▸ Exercise directions
In the data that follows, find the line with "Document page, 1500x1125 pixels."; transcribe it, every later line up to the one with "Rendered at 2001 by 1125 pixels.", and that line as well, exactly and with no others.
:: Input data
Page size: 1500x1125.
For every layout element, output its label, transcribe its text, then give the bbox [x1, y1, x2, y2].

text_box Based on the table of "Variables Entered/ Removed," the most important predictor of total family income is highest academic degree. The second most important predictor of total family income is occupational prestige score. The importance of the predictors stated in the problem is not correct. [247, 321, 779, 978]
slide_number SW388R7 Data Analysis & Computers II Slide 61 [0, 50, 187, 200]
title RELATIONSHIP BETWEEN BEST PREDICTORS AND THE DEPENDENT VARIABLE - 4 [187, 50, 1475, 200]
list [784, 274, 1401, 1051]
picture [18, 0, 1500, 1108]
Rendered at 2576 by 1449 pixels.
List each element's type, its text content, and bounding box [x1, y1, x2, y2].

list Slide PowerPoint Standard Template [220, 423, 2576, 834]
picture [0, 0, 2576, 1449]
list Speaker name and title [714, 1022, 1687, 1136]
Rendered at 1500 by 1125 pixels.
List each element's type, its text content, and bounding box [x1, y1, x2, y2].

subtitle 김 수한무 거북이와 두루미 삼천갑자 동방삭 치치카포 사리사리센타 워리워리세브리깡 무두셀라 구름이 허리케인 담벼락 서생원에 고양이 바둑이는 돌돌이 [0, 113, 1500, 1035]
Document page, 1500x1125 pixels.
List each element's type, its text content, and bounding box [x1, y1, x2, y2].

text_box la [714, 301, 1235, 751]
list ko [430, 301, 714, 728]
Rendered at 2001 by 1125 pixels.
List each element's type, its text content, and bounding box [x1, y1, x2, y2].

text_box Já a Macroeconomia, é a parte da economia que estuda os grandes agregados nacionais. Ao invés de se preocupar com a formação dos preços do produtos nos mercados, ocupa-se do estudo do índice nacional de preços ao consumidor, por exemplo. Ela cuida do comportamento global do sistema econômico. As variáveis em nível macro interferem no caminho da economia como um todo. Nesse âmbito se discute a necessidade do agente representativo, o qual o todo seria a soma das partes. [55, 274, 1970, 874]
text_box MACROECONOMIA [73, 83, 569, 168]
::::
▸ Task result
Document page, 1500x1125 pixels.
List each element's type, its text content, and bounding box [x1, y1, x2, y2].

text_box la [714, 301, 1235, 751]
list ko [430, 301, 714, 728]
Rendered at 2001 by 1125 pixels.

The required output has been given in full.